▶ Work to be completed
Exactly reproduce the lines from the line that has "ない!マジない!ありえるわけない!" down to the last line of the entries, inclusive.

▶ Exercise data
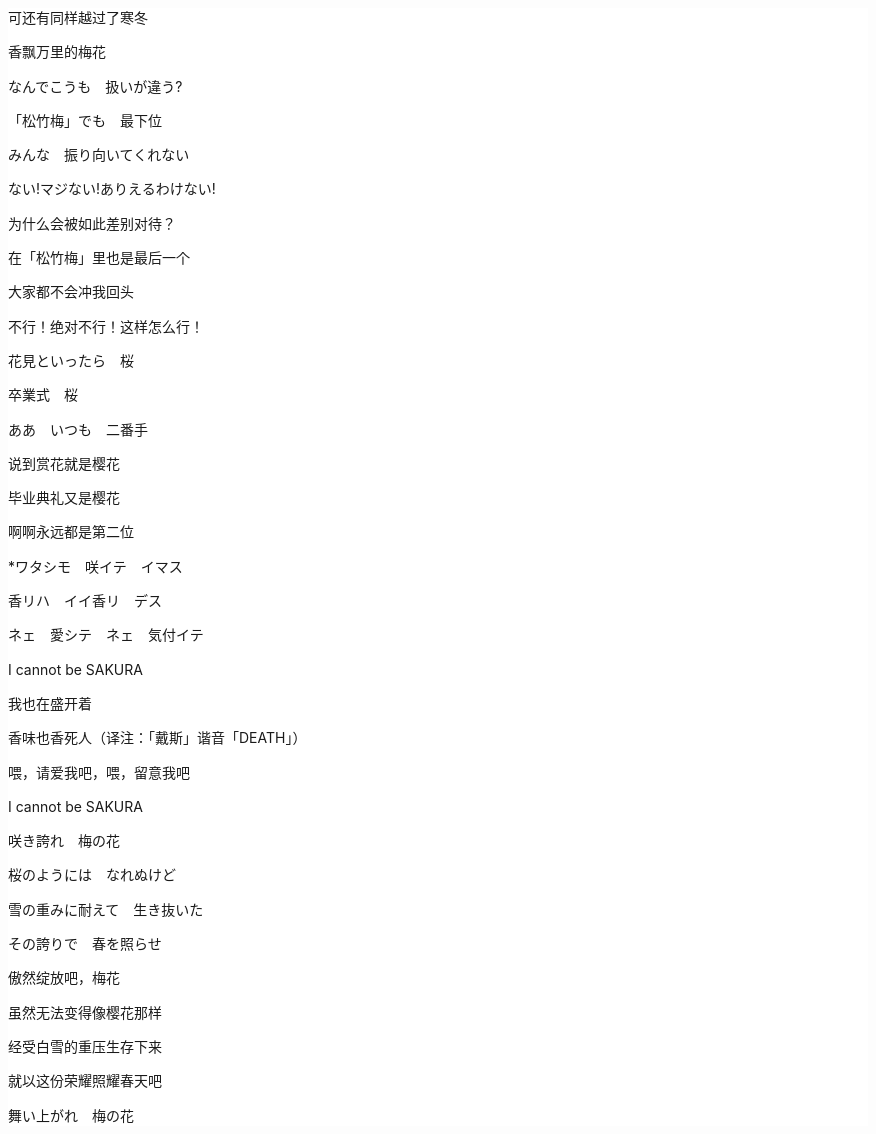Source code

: 可还有同样越过了寒冬

香飘万里的梅花

なんでこうも　扱いが違う?

「松竹梅」でも　最下位

みんな　振り向いてくれない

ない!マジない!ありえるわけない!

为什么会被如此差别对待？

在「松竹梅」里也是最后一个

大家都不会冲我回头

不行！绝对不行！这样怎么行！

花見といったら　桜

卒業式　桜

ああ　いつも　二番手

说到赏花就是樱花

毕业典礼又是樱花

啊啊永远都是第二位

*ワタシモ　咲イテ　イマス

香リハ　イイ香リ　デス

ネェ　愛シテ　ネェ　気付イテ

I cannot be SAKURA

我也在盛开着

香味也香死人（译注：「戴斯」谐音「DEATH」）

喂，请爱我吧，喂，留意我吧

I cannot be SAKURA

咲き誇れ　梅の花

桜のようには　なれぬけど

雪の重みに耐えて　生き抜いた

その誇りで　春を照らせ

傲然绽放吧，梅花

虽然无法变得像樱花那样

经受白雪的重压生存下来

就以这份荣耀照耀春天吧

舞い上がれ　梅の花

▶ Exercise answer
ない!マジない!ありえるわけない!

为什么会被如此差别对待？

在「松竹梅」里也是最后一个

大家都不会冲我回头

不行！绝对不行！这样怎么行！

花見といったら　桜

卒業式　桜

ああ　いつも　二番手

说到赏花就是樱花

毕业典礼又是樱花

啊啊永远都是第二位

*ワタシモ　咲イテ　イマス

香リハ　イイ香リ　デス

ネェ　愛シテ　ネェ　気付イテ

I cannot be SAKURA

我也在盛开着

香味也香死人（译注：「戴斯」谐音「DEATH」）

喂，请爱我吧，喂，留意我吧

I cannot be SAKURA

咲き誇れ　梅の花

桜のようには　なれぬけど

雪の重みに耐えて　生き抜いた

その誇りで　春を照らせ

傲然绽放吧，梅花

虽然无法变得像樱花那样

经受白雪的重压生存下来

就以这份荣耀照耀春天吧

舞い上がれ　梅の花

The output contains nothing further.